Write out the stretch from "- It's even" through "points of contact." in the piece on contact improvisation below, word for word.

QUOTED PASSAGE:
☆ ☆ ☆

(Long) CI Different from And Similar to Partner Dance; for Interfusion 2017
Play for the sake of play - toddler Sophie and father Itay Yatuv at a jam in Ibiza
Steve Paxton's notes from the early rough-and-tumble days
Diving Into Unknown by Erica Kaufman, conveys inner experience in a workshop.
Contemporary dancers at jam, during a CI anniversary celebration, CI36
I relish the opportunity to introduce Contact Improvisation to others who might also love it, as I do. Particularly the movement lovers at Interfusion! But there's a wrinkle. CI is structured differently than other partner dance styles (or martial arts, or meditation, etc.), in fundamental ways. Many of the things you do to learn other partner forms don't work well in CI, and some of those things can get in the way.
Understanding those differences can shed light on what CI is and what you do to learn it. So I'll describe some differences that I see as essential, as well as some of the central skills that people teach.
What is Contact Improvisation, and How Is It Different?
Contact improvisation is organized around an elementary premise: partners following a shared point of contact. While that's easy to say, you don't get much of a feel for how it works without actually trying it. However, it's easy to describe how it looks different from other partner practices:
- Contact Improvisation is a sort of partner dance, except there's no set music or steps or rhythms or, really, any set patterns to follow.
- It's sort of a meditation, except you're moving, and sometimes moving really fast and athletically, and often in ways that change over the course of a dance.
- So it's also sorta like a sport or martial art, except that sometimes it's really slow without much movement at all, beyond shared attention. Plus, the aim is never for victory over someone else. In fact, when it works, you're playing for them, and they for you.
- It's even like massage and partner yoga, except you use your whole body to massage or pose with your partner, and vice versa. While (usually, but not always) moving. (-:
How Can It Work?
In most partner dance, partners move closely without getting all tangled up by using style-specific patterns - step sequences, rhythms, postures, pacing, roles and social protocols, and so on. From there, the partners explore and develop skills for inhabiting that particular form of cooperation. CI instead uses that elemental task: following shared points of contact.
In any kind of partner dance, CI or not, when it works, it's exhilarating: cooperation so close and immediate, it's like the coordination that happens between the parts of your own body.
So how do CI partners follow the contact point without geting all tangled up? By investing their centers, so their balance is at stake.
What I mean by "investing your center" is counterbalancing - leaning into the contact point, just a little is enough, or lightly holding your partner and leaning away - so your balance depends just a bit on the connection. When your balance depends on something, your mind fundamentally factors your situation with respect to that thing into its movement figuring. Learning to invest your center, and to pay close attention to what the contact point tells you about your partner's situation - and your own situation - is a lot of what learning contact improv is about.
That's the inner story. Learning about the skills and how they're cultivated can give you a feel for how it plays out.

☆ ☆ ☆

DATA LISTING:

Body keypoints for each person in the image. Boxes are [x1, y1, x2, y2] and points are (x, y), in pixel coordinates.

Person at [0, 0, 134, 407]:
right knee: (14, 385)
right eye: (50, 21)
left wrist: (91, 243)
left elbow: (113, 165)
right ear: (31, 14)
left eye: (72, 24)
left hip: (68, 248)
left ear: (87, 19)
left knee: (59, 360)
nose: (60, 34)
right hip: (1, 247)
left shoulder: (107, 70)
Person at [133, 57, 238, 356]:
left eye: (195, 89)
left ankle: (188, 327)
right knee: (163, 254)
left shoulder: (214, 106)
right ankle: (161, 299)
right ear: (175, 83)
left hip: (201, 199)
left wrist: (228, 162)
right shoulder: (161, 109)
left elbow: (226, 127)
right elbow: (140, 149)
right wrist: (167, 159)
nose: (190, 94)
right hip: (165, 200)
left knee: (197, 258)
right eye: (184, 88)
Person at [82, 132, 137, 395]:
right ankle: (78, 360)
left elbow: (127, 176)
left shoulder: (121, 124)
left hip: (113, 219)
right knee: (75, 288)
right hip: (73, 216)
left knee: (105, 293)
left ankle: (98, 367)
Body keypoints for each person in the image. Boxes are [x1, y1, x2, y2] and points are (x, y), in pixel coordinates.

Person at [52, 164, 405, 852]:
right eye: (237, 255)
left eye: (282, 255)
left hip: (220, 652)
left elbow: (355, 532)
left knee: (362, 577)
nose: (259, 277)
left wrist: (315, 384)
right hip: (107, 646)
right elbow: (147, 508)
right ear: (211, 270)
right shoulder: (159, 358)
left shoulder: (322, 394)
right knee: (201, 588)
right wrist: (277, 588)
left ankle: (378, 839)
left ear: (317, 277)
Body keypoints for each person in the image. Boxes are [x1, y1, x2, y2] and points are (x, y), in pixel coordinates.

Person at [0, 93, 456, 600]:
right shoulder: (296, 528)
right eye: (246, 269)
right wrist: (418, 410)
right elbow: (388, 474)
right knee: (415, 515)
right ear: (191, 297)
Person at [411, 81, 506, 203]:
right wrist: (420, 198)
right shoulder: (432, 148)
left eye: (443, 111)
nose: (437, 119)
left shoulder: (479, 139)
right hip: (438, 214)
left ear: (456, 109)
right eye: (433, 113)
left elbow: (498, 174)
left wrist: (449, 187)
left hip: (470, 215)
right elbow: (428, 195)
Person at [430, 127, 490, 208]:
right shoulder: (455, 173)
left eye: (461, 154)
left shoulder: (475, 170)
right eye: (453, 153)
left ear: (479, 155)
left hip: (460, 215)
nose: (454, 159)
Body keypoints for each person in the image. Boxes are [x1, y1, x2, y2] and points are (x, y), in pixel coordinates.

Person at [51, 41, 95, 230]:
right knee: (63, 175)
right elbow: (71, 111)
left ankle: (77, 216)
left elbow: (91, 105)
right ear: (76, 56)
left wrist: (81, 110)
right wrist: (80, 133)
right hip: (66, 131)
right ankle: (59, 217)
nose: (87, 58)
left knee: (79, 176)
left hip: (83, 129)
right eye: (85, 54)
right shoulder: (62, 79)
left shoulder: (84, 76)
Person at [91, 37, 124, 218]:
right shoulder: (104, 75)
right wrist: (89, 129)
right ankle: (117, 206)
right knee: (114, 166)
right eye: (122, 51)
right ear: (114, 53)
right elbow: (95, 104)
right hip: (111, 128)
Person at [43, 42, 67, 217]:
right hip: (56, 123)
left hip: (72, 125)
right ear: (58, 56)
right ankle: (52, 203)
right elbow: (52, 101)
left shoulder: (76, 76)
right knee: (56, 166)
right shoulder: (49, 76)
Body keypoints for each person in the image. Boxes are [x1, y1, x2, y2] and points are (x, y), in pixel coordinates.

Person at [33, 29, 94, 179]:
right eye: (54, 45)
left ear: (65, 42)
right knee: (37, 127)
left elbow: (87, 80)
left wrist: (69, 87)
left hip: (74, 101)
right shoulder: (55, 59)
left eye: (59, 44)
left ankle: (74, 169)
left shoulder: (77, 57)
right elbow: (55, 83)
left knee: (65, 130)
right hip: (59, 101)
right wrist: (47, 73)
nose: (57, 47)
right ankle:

☆ ☆ ☆

REPLY:
- It's even like massage and partner yoga, except you use your whole body to massage or pose with your partner, and vice versa. While (usually, but not always) moving. (-:
How Can It Work?
In most partner dance, partners move closely without getting all tangled up by using style-specific patterns - step sequences, rhythms, postures, pacing, roles and social protocols, and so on. From there, the partners explore and develop skills for inhabiting that particular form of cooperation. CI instead uses that elemental task: following shared points of contact.